Task brief: Scan each line of the records for the word "جمعية" and extract the ones that have it.

[Extracted page text data]
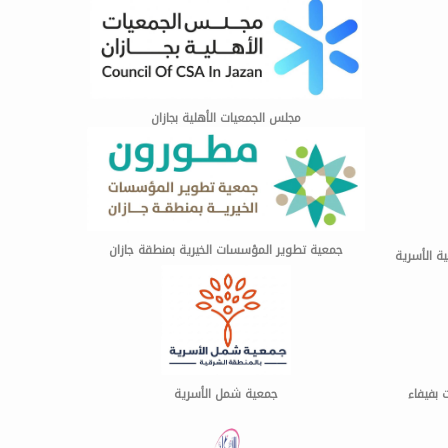
مجلس الجمعيات الأهلية بجازان
جمعية تطوير المؤسسات الخيرية بمنطقة جازان
ة الأسرية
 بفيفاء
جمعية شمل الأسرية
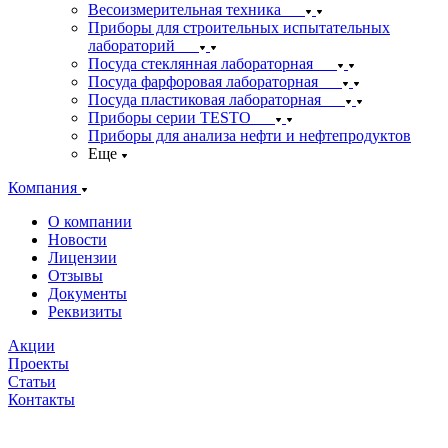
Весоизмерительная техника
Приборы для строительных испытательных
лабораторий
Посуда стеклянная лабораторная
Посуда фарфоровая лабораторная
Посуда пластиковая лабораторная
Приборы серии TESTO
Приборы для анализа нефти и нефтепродуктов
Еще
Компания
О компании
Новости
Лицензии
Отзывы
Документы
Реквизиты
Акции
Проекты
Статьи
Контакты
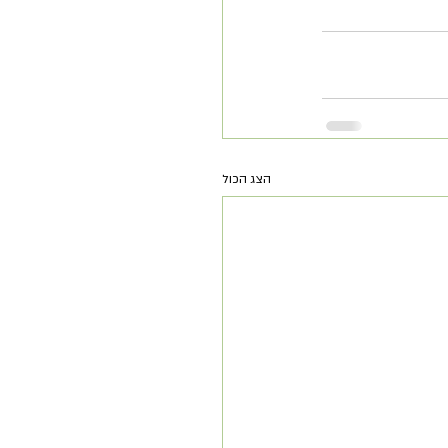
הצג הכול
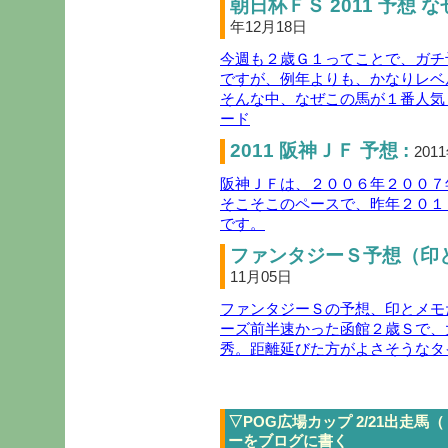
朝日杯ＦＳ 2011 予想 
年12月18日
今週も２歳Ｇ１ってことで、ガチ
ですが、例年よりも、かなりレベ
そんな中、なぜこの馬が１番人気
ード
2011 阪神ＪＦ 予想 :
201
阪神ＪＦは、２００６年２００７
そこそこのペースで、昨年２０１
です。
ファンタジーＳ予想（印と
11月05日
ファンタジーＳの予想、印とメモ
ーズ前半速かった函館２歳Ｓで、
秀。距離延びた方がよさそうなタ
▽POG広場カップ 2/21出走馬
ーをブログに書く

Exercise answer:
جمعية تطوير المؤسسات الخيرية بمنطقة جازان
جمعية شمل الأسرية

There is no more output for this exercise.